The Ontario Court of Appeal considered that sections 21 & 22 of the Mental Health Act were within the ” Pith and Substance” of provincial legislation. In addition, the court deemed the provincial legislation did not prohibit an act but was rather an accessory to the federal legislative power by facilitating the court to receive additional information that may assist the judge render an appropriate sentence.
What about jurisdictions that do not have such provincial legislation ?
Contrary to the BC decision of R. v. Gettliffe-Grant,(2006) , decisions from Alberta which also lack such provincial legislation have developed another approach that would allow the power to order an assessment.
In R. v. Hunter, 1997 208 A.R. 321 (Q.B.), the judge found that it was allowed not only by virtue of s. 723(3) but also in accordance with the responsibilities and obligations imposed under s. 718.2 . A limited scope is however defined, and such orders need only apply to specific cases.
Judge Lo Vecchio states the following:
“The section does not grant an open ended authority, either specifically or by necessary implication, to require the production of any report, evidence or person. There must be some logical nexus or relevance between what is being ordered to be produced and the matter under consideration.”
This reasoning was subsequently followed in R. v. Quintal, 2003 ABPC 79 (CanLII), 2003 ABPC 79, another Alberta decision.
It must be noted that the courts have made it very clear that crown cannot use such psychiatric assessments to potentially declare the accused to be a dangerous offender or long-term offender. R. v. R.A.N., 2001 ABCA 312 (CanLII) & R. v. Blackwell, 2007 BCSC 1486 (CanLII)
In addition, the decision of R v. Blackwell recognized that despite the order to undergo a psychiatric assessment, the accuse ” cannot be compelled to participate in a courtordered psychological or psychiatric assessment conducted by a qualified professional.”
The situation in Quebec is similar to that of British Columbia and Alberta, in that there are no specific provincial measures allowing for psychiatric assessment of the accused during a criminal trial.
The only Quebec decision I was able to identify dealing with this issue is the case of R. c. J.L., 2009 QCCQ 14013 (CanLII)
Judge Marleau of the Court of Quebec follows the same line of reasoning determined in R v. Hunter & R v. Quintal.
“An assessment of the current mental condition of the accused, already under psychiatric care and follow-up since 2007, is relevant.The nature of the offences charged, how the offences were committed, the fact that they were committed during follow-up and that they concern members of the clinic where he was an outpatient as well as his psychiatrist demonstrate this relevance.
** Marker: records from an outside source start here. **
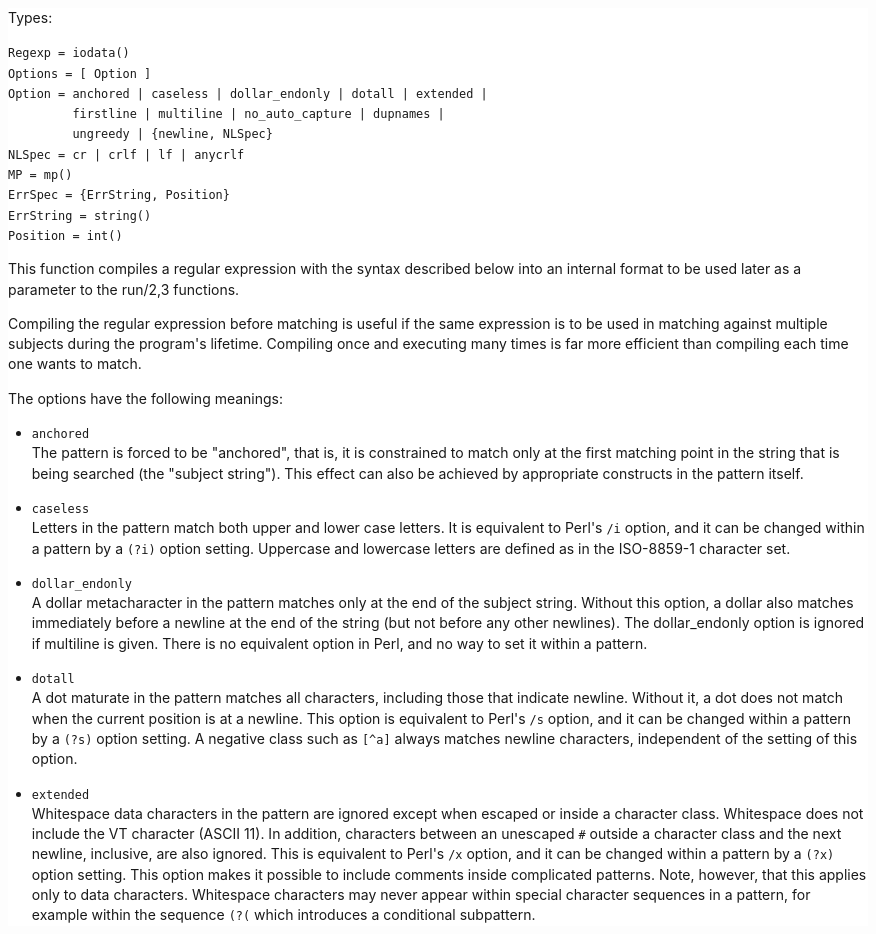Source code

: Types:

    Regexp = iodata()
    Options = [ Option ]
    Option = anchored | caseless | dollar_endonly | dotall | extended |
             firstline | multiline | no_auto_capture | dupnames |
             ungreedy | {newline, NLSpec}
    NLSpec = cr | crlf | lf | anycrlf
    MP = mp()
    ErrSpec = {ErrString, Position}
    ErrString = string()
    Position = int()

This function compiles a regular expression with the syntax described below
into an internal format to be used later as a parameter to the run/2,3 functions.

Compiling the regular expression before matching is useful if the same
expression is to be used in matching against multiple subjects during the
program's lifetime. Compiling once and executing many times is far more
efficient than compiling each time one wants to match.

The options have the following meanings:

*   `anchored`  
    The pattern is forced to be "anchored", that is, it is constrained to match
    only at the first matching point in the string that is being searched
    (the "subject string"). This effect can also be achieved by appropriate
    constructs in the pattern itself.

*   `caseless`  
    Letters in the pattern match both upper and lower case letters.
    It is equivalent to Perl's `/i` option, and it can be changed within
    a pattern by a `(?i)` option setting. Uppercase and lowercase letters
    are defined as in the ISO-8859-1 character set.

*   `dollar_endonly`  
    A dollar metacharacter in the pattern matches only at the end of the subject
    string. Without this option, a dollar also matches immediately before a newline
    at the end of the string (but not before any other newlines). The dollar_endonly
    option is ignored if multiline is given. There is no equivalent option in Perl,
    and no way to set it within a pattern.

*   `dotall`  
    A dot maturate in the pattern matches all characters, including those that
    indicate newline. Without it, a dot does not match when the current position
    is at a newline. This option is equivalent to Perl's `/s` option, and it
    can be changed within a pattern by a `(?s)` option setting. A negative class
    such as `[^a]` always matches newline characters,
    independent of the setting of this option.

*   `extended`  
    Whitespace data characters in the pattern are ignored except when escaped or
    inside a character class. Whitespace does not include the VT character
    (ASCII 11). In addition, characters between an unescaped `#` outside a
    character class and the next newline, inclusive, are also ignored. This is
    equivalent to Perl's `/x` option, and it can be changed within a pattern by
    a `(?x)` option setting. This option makes it possible to include comments
    inside complicated patterns. Note, however, that this applies only to data
    characters. Whitespace characters may never appear within special character
    sequences in a pattern, for example within the sequence `(?(` which introduces
    a conditional subpattern.


[PCRE]: http://www.pcre.org/
[EEP 10]: eep-0010.md
[EmacsVar]: <> "Local Variables:"
[EmacsVar]: <> "mode: indented-text"
[EmacsVar]: <> "indent-tabs-mode: nil"
[EmacsVar]: <> "sentence-end-double-space: t"
[EmacsVar]: <> "fill-column: 70"
[EmacsVar]: <> "coding: utf-8"
[EmacsVar]: <> "End:"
All these circumstances result in a “logical nexus or relevance between what is being ordered to be produced and the matter under consideration”.
The accused must be informed that he can refuse to participate in this psychiatric assessment, just as he can refuse to participate with the probation officer in the pre-sentence report.
If he refuses to cooperate, he must be informed that the qualified persons preparing and executing the order may nonetheless obtain information about him and disclose it to the Court without the accused having an opportunity to give his point of view. Since an accused is often in the best position to raise mitigating factors in his favour, he must also understand that his refusal may result in only aggravating circumstances being presented at the forthcoming hearing.”
The Current state of the Law
As the law currently stands, the highest court to decide on this question is the court of appeal in R v. Lenart. Alan Manson, an authority in Canada on the subject of Sentencing and author of The Law of Sentencing opines that it is regrettable that the decision was not appealed before the Supreme Court of Canada. For the time being, we are left with two jurisprudential interpretations that do not provide a definitive answer. The trend however suggests that more courts have adopted an unrestrictive interpretation of the applicable sentencing provisions and lean towards ordering such an evaluation.